Given request →
Rewrite the lines for every item with each "common name" changed to "vernacular name" and nothing else altered. Leave out the pictures.

※ ※ ※

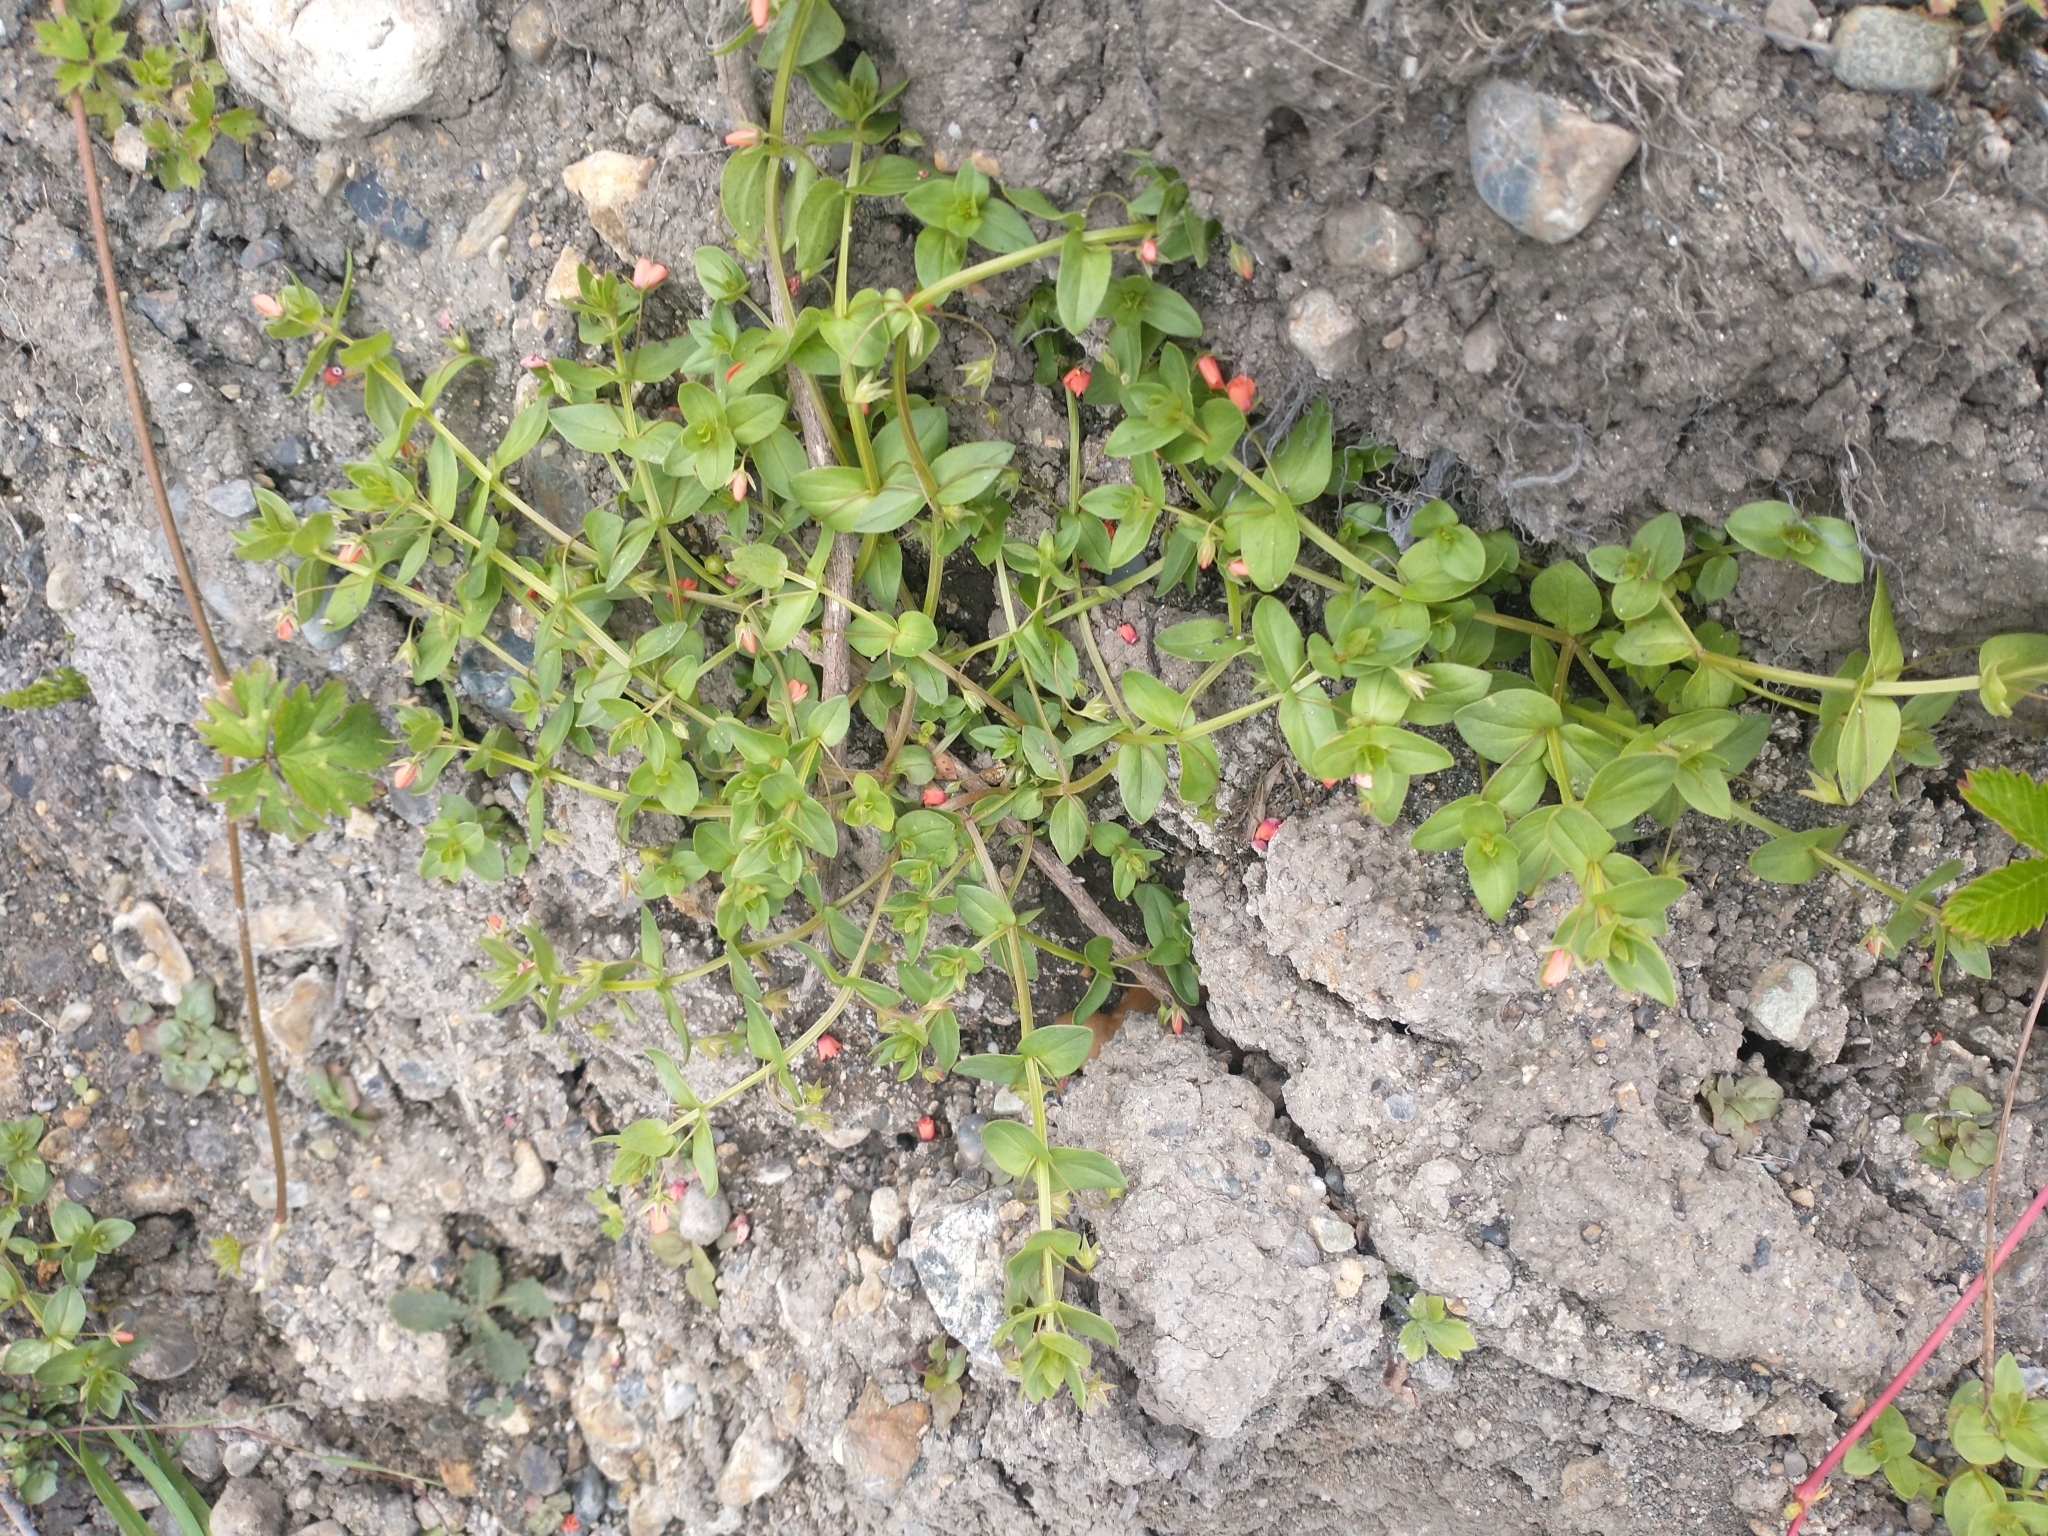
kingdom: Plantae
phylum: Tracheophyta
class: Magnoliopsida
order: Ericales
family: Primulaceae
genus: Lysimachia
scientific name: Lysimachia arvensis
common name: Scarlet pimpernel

※ ※ ※

Expected answer →
kingdom: Plantae
phylum: Tracheophyta
class: Magnoliopsida
order: Ericales
family: Primulaceae
genus: Lysimachia
scientific name: Lysimachia arvensis
vernacular name: Scarlet pimpernel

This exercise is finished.